🤖 AI Summary
To address the clinical challenge of determining appropriate specialist referrals for home-based patients with chronic wounds, this study proposes the Deep Multimodal Wound Assessment Tool (DM-WAT), enabling visiting nurses to make evidence-informed referral decisions using smartphone-captured wound images and clinical text notes. Methodologically, DM-WAT introduces a novel vision–language intermediate fusion architecture integrating DeiT-Base-Distilled Vision Transformer and DeBERTa-base models; incorporates multimodal data augmentation and transfer learning to mitigate small-sample size and class imbalance; and unifies Score-CAM and Captum for cross-modal interpretability. Experimental evaluation demonstrates that DM-WAT achieves 77% ± 3% accuracy and 70% ± 2% F1-score—significantly outperforming baseline methods—while generating clinically intelligible, attention-based decision rationales.
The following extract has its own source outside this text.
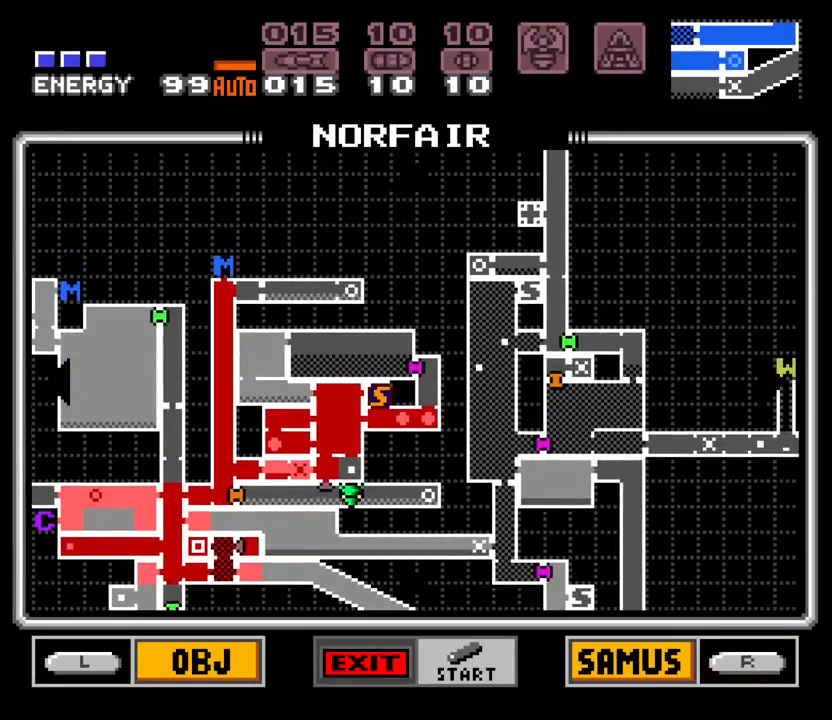
Gameplay with a controller (Nintendo layout); each line is a JSON object with the inputs held at the frame after it. "events" lists button and stick changes between this image and that frame as [ms after this image, input, new state], when the widget could be followed in between. Not read: L3 R3 START.
{"buttons": [], "events": [[250, "DPAD_UP", "down"], [467, "DPAD_UP", "up"]]}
This work advances intelligent, evidence-based management of chronic wounds in home care settings.
📝 Abstract
Chronic wounds affect 8.5 million Americans, particularly the elderly and patients with diabetes. These wounds can take up to nine months to heal, making regular care essential to ensure healing and prevent severe outcomes like limb amputations. Many patients receive care at home from visiting nurses with varying levels of wound expertise, leading to inconsistent care. Problematic, non-healing wounds should be referred to wound specialists, but referral decisions in non-clinical settings are often erroneous, delayed, or unnecessary. This paper introduces the Deep Multimodal Wound Assessment Tool (DM-WAT), a machine learning framework designed to assist visiting nurses in deciding whether to refer chronic wound patients. DM-WAT analyzes smartphone-captured wound images and clinical notes from Electronic Health Records (EHRs). It uses DeiT-Base-Distilled, a Vision Transformer (ViT), to extract visual features from images and DeBERTa-base to extract text features from clinical notes. DM-WAT combines visual and text features using an intermediate fusion approach. To address challenges posed by a small and imbalanced dataset, it integrates image and text augmentation with transfer learning to achieve high performance. In evaluations, DM-WAT achieved 77% with std 3% accuracy and a 70% with std 2% F1 score, outperforming prior approaches. Score-CAM and Captum interpretation algorithms provide insights into specific parts of image and text inputs that influence recommendations, enhancing interpretability and trust.